Task requirements:
Please give every record below again exactly, and keep the pictures out.

Records excerpted from a collection:
####################
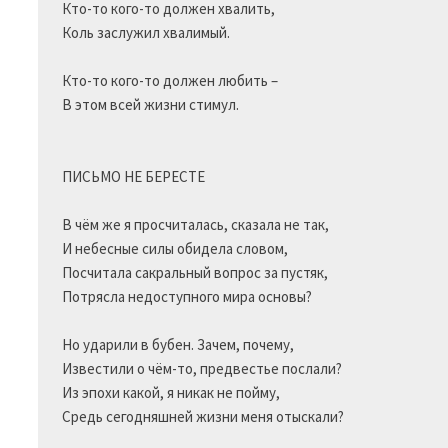
Кто-то кого-то должен хвалить,

Коль заслужил хвалимый.

Кто-то кого-то должен любить –

В этом всей жизни стимул.

ПИСЬМО НЕ БЕРЕСТЕ

В чём же я просчиталась, сказала не так,

И небесные силы обидела словом, 

Посчитала сакральный вопрос за пустяк,

Потрясла недоступного мира основы? 

Но ударили в бубен. Зачем, почему,

Известили о чём-то, предвестье послали?

Из эпохи какой, я никак не пойму,

Средь сегодняшней жизни меня отыскали?
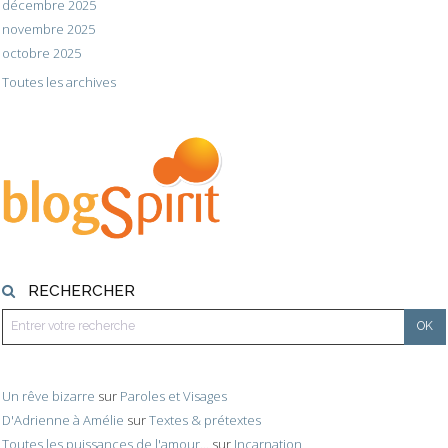
décembre 2025
novembre 2025
octobre 2025
Toutes les archives
RECHERCHER
Un rêve bizarre
sur
Paroles et Visages
D'Adrienne à Amélie
sur
Textes & prétextes
Toutes les puissances de l'amour...
sur
Incarnation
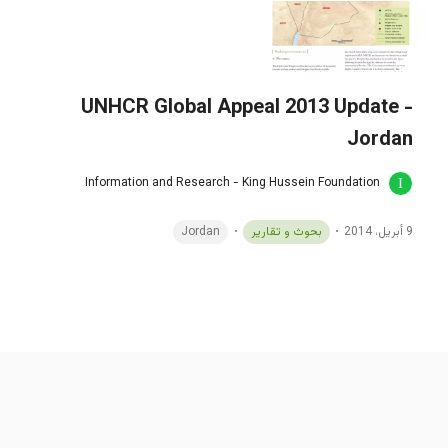
UNHCR Global Appeal 2013 Update -
Jordan
Information and Research - King Hussein Foundation
9 أبريل، 2014
بحوث و تقارير
Jordan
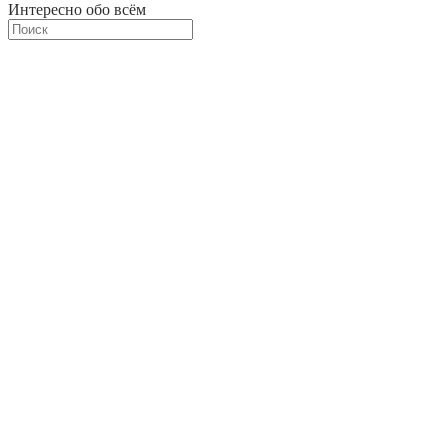
Интересно обо всём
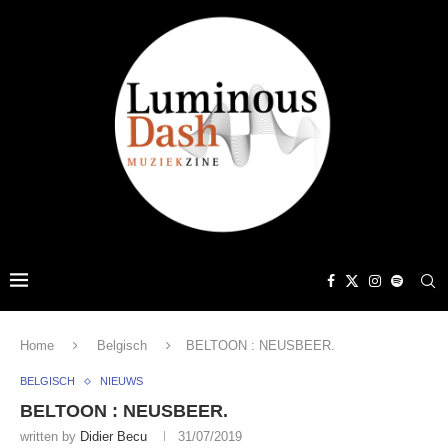
Home
Belgisch
BELTOON : NEUSBEER.
BELGISCH
NIEUWS
BELTOON : NEUSBEER.
written by
Didier Becu
31/07/2019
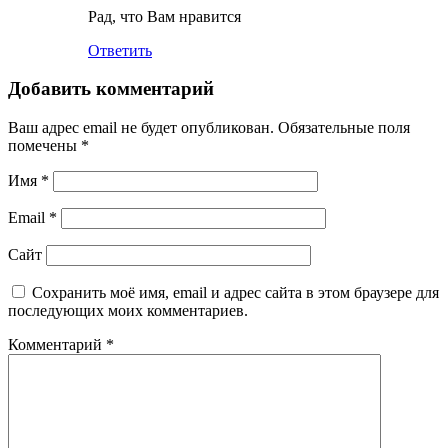
Рад, что Вам нравится
Ответить
Добавить комментарий
Ваш адрес email не будет опубликован.
Обязательные поля
помечены
*
Имя
*
Email
*
Сайт
Сохранить моё имя, email и адрес сайта в этом браузере для
последующих моих комментариев.
Комментарий
*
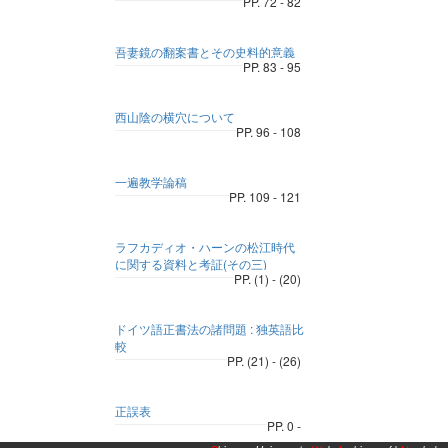
PP. 72 - 82
吾妻鏡の翻案書とその史料的意義
PP. 83 - 95
西山陰の横穴について
PP. 96 - 108
一遍教学論稿
PP. 109 - 121
ラフカディオ・ハーンの松江時代
に関する資料と考証(その三)
PP. (1) - (20)
ドイツ語正書法の諸問題 : 独英語比
較
PP. (21) - (26)
正誤表
PP. 0 -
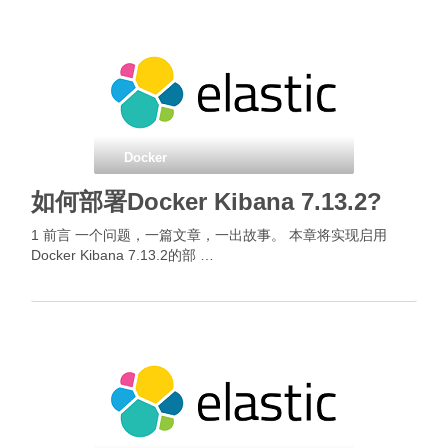
Docker
如何部署Docker Kibana 7.13.2?
1 前言 一个问题，一篇文章，一出故事。 本章将实现启用
Docker Kibana 7.13.2的部 …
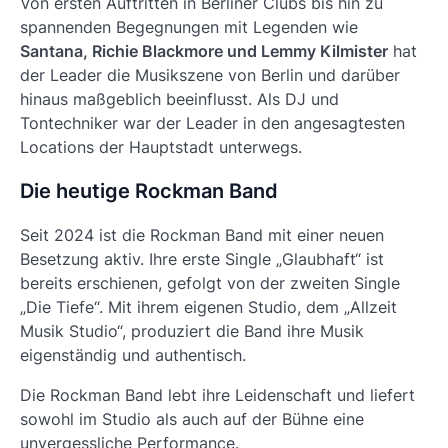
Von ersten Auftritten in Berliner Clubs bis hin zu
spannenden Begegnungen mit Legenden wie
Santana, Richie Blackmore und Lemmy Kilmister
hat
der Leader die Musikszene von Berlin und darüber
hinaus maßgeblich beeinflusst. Als DJ und
Tontechniker war der Leader in den angesagtesten
Locations der Hauptstadt unterwegs.
Die heutige Rockman Band
Seit 2024 ist die Rockman Band mit einer neuen
Besetzung aktiv. Ihre erste Single „Glaubhaft“ ist
bereits erschienen, gefolgt von der zweiten Single
„Die Tiefe“. Mit ihrem eigenen Studio, dem „Allzeit
Musik Studio“, produziert die Band ihre Musik
eigenständig und authentisch.
Die Rockman Band lebt ihre Leidenschaft und liefert
sowohl im Studio als auch auf der Bühne eine
unvergessliche Performance.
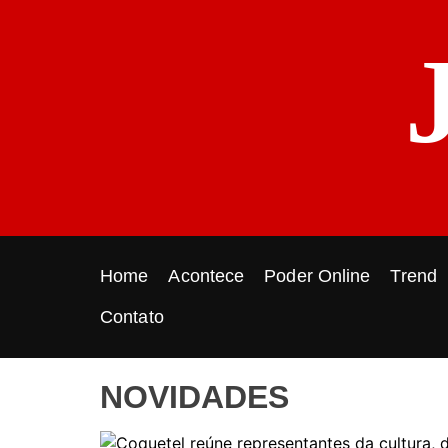
S
k
i
p
t
o
c
o
n
t
e
Home
Acontece
Poder Online
Trend
n
t
Contato
NOVIDADES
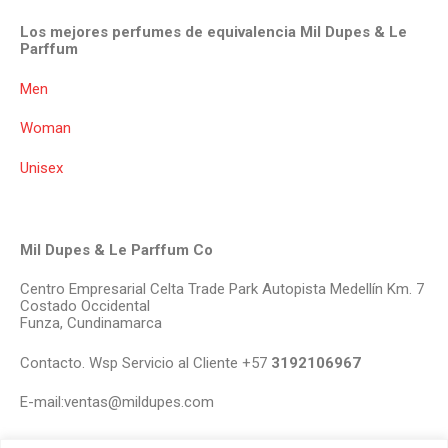
Los mejores perfumes de equivalencia Mil Dupes & Le
Parffum
Men
Woman
Unisex
Mil Dupes & Le Parffum Co
Centro Empresarial Celta Trade Park Autopista Medellín Km. 7
Costado Occidental
Funza, Cundinamarca
Contacto. Wsp Servicio al Cliente +57
3192106967
E-mail:ventas@mildupes.com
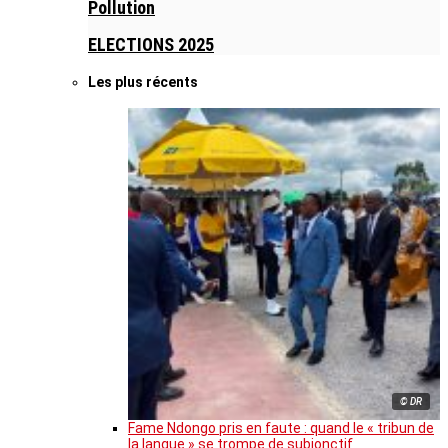
Pollution
ELECTIONS 2025
Les plus récents
© DR
Fame Ndongo pris en faute : quand le « tribun de
la langue » se trompe de subjonctif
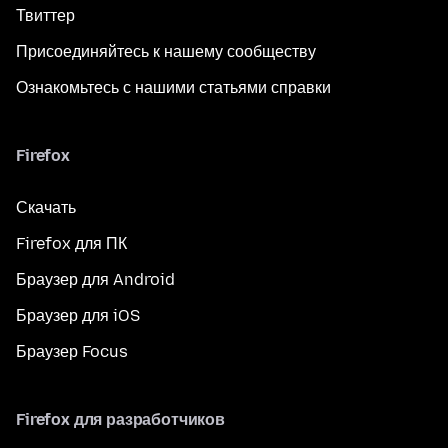
Твиттер
Присоединяйтесь к нашему сообществу
Ознакомьтесь с нашими статьями справки
Firefox
Скачать
Firefox для ПК
Браузер для Android
Браузер для iOS
Браузер Focus
Firefox для разработчиков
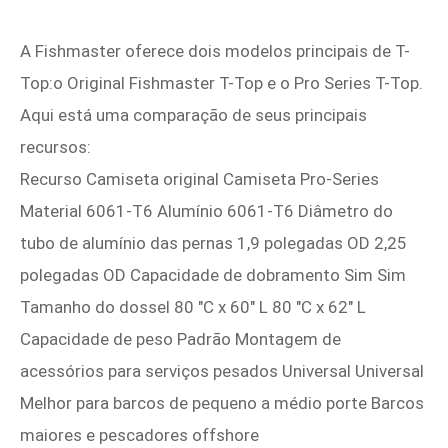
A Fishmaster oferece dois modelos principais de T-
Top:o Original Fishmaster T-Top e o Pro Series T-Top.
Aqui está uma comparação de seus principais
recursos:
Recurso Camiseta original Camiseta Pro-Series
Material 6061-T6 Alumínio 6061-T6 Diâmetro do
tubo de alumínio das pernas 1,9 polegadas OD 2,25
polegadas OD Capacidade de dobramento Sim Sim
Tamanho do dossel 80 "C x 60" L 80 "C x 62" L
Capacidade de peso Padrão Montagem de
acessórios para serviços pesados Universal Universal
Melhor para barcos de pequeno a médio porte Barcos
maiores e pescadores offshore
####################
Final answer:
Кто-то кого-то должен хвалить,

Коль заслужил хвалимый.

Кто-то кого-то должен любить –

В этом всей жизни стимул.

ПИСЬМО НЕ БЕРЕСТЕ

В чём же я просчиталась, сказала не так,

И небесные силы обидела словом, 

Посчитала сакральный вопрос за пустяк,

Потрясла недоступного мира основы? 

Но ударили в бубен. Зачем, почему,

Известили о чём-то, предвестье послали?

Из эпохи какой, я никак не пойму,

Средь сегодняшней жизни меня отыскали?
décembre 2025
novembre 2025
octobre 2025
Toutes les archives
RECHERCHER
Un rêve bizarre
sur
Paroles et Visages
D'Adrienne à Amélie
sur
Textes & prétextes
Toutes les puissances de l'amour...
sur
Incarnation
UNHCR Global Appeal 2013 Update -
Jordan
Information and Research - King Hussein Foundation
9 أبريل، 2014
بحوث و تقارير
Jordan
Интересно обо всём
Home
Belgisch
BELTOON : NEUSBEER.
BELGISCH
NIEUWS
BELTOON : NEUSBEER.
written by
Didier Becu
31/07/2019
Рад, что Вам нравится
Ответить
Добавить комментарий
Ваш адрес email не будет опубликован.
Обязательные поля
помечены
*
Имя
*
Email
*
Сайт
Сохранить моё имя, email и адрес сайта в этом браузере для
последующих моих комментариев.
Комментарий
*
PP. 72 - 82
吾妻鏡の翻案書とその史料的意義
PP. 83 - 95
西山陰の横穴について
PP. 96 - 108
一遍教学論稿
PP. 109 - 121
ラフカディオ・ハーンの松江時代
に関する資料と考証(その三)
PP. (1) - (20)
ドイツ語正書法の諸問題 : 独英語比
較
PP. (21) - (26)
正誤表
PP. 0 -
Docker
如何部署Docker Kibana 7.13.2?
1 前言 一个问题，一篇文章，一出故事。 本章将实现启用
Docker Kibana 7.13.2的部 …
Von ersten Auftritten in Berliner Clubs bis hin zu
spannenden Begegnungen mit Legenden wie
Santana, Richie Blackmore und Lemmy Kilmister
hat
der Leader die Musikszene von Berlin und darüber
hinaus maßgeblich beeinflusst. Als DJ und
Tontechniker war der Leader in den angesagtesten
Locations der Hauptstadt unterwegs.
Die heutige Rockman Band
Seit 2024 ist die Rockman Band mit einer neuen
Besetzung aktiv. Ihre erste Single „Glaubhaft“ ist
bereits erschienen, gefolgt von der zweiten Single
„Die Tiefe“. Mit ihrem eigenen Studio, dem „Allzeit
Musik Studio“, produziert die Band ihre Musik
eigenständig und authentisch.
Die Rockman Band lebt ihre Leidenschaft und liefert
sowohl im Studio als auch auf der Bühne eine
unvergessliche Performance.
S
k
i
p
t
o
c
o
n
t
e
Home
Acontece
Poder Online
Trend
n
t
Contato
NOVIDADES
Los mejores perfumes de equivalencia Mil Dupes & Le
Parffum
Men
Woman
Unisex
Mil Dupes & Le Parffum Co
Centro Empresarial Celta Trade Park Autopista Medellín Km. 7
Costado Occidental
Funza, Cundinamarca
Contacto. Wsp Servicio al Cliente +57
3192106967
E-mail:ventas@mildupes.com
Pollution
ELECTIONS 2025
Les plus récents
© DR
Fame Ndongo pris en faute : quand le « tribun de
la langue » se trompe de subjonctif
Твиттер
Присоединяйтесь к нашему сообществу
Ознакомьтесь с нашими статьями справки
Firefox
Скачать
Firefox для ПК
Браузер для Android
Браузер для iOS
Браузер Focus
Firefox для разработчиков
A Fishmaster oferece dois modelos principais de T-
Top:o Original Fishmaster T-Top e o Pro Series T-Top.
Aqui está uma comparação de seus principais
recursos:
Recurso Camiseta original Camiseta Pro-Series
Material 6061-T6 Alumínio 6061-T6 Diâmetro do
tubo de alumínio das pernas 1,9 polegadas OD 2,25
polegadas OD Capacidade de dobramento Sim Sim
Tamanho do dossel 80 "C x 60" L 80 "C x 62" L
Capacidade de peso Padrão Montagem de
acessórios para serviços pesados Universal Universal
Melhor para barcos de pequeno a médio porte Barcos
maiores e pescadores offshore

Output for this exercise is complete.